SOURCE MATERIAL: Begin
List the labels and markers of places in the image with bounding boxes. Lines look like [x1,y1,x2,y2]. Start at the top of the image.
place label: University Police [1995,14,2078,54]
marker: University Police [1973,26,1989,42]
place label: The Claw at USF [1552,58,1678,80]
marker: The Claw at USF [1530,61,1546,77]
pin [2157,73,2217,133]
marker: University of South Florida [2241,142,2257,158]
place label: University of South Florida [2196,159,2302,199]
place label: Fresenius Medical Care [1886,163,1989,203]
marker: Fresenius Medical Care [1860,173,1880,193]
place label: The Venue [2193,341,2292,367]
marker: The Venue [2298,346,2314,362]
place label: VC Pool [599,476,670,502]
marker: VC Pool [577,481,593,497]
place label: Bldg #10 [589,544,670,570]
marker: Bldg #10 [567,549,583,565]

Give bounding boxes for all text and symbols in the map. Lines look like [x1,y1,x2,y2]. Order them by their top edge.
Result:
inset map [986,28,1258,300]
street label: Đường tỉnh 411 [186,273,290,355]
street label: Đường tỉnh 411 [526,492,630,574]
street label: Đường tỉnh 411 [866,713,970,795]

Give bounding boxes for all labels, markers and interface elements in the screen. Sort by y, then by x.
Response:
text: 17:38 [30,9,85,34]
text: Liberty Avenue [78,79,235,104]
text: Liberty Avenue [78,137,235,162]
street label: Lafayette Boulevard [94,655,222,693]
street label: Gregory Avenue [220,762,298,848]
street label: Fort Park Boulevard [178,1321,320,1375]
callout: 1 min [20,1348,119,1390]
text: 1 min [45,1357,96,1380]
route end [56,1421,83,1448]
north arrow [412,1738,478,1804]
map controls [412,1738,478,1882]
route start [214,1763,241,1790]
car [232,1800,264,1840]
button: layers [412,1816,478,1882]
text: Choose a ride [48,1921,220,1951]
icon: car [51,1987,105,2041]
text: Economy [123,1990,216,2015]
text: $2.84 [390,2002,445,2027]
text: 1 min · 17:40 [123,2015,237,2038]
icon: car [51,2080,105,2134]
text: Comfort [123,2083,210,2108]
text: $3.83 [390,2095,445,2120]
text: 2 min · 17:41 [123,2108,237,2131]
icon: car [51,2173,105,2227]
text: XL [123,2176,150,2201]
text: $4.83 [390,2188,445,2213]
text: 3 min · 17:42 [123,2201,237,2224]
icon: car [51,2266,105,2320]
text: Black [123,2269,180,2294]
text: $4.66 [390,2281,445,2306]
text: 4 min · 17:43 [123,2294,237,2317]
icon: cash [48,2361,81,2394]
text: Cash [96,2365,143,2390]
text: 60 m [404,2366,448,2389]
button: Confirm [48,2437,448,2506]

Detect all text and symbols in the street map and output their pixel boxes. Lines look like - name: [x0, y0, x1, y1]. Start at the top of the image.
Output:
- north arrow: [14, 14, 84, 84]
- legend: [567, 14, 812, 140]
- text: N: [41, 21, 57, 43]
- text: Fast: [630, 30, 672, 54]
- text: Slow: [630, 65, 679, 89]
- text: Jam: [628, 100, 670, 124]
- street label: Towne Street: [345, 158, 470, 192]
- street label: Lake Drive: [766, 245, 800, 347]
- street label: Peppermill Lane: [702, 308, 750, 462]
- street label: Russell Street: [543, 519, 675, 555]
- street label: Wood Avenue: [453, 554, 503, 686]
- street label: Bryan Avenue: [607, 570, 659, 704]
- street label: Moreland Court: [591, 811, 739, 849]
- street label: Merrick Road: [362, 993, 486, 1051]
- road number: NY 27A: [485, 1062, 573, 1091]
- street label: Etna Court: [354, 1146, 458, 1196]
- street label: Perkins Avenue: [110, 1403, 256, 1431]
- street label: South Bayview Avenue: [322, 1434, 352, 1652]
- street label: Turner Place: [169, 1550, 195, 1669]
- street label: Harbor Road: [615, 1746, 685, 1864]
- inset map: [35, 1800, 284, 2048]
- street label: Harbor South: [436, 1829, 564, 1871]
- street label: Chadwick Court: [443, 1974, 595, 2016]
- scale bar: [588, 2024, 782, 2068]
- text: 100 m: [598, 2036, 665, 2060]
SOURCE MATERIAL: End
- [EXERCISE]
In how many lines of the data does the string "their" appear? Only the number should be given.

- [EXERCISE ANSWER]
2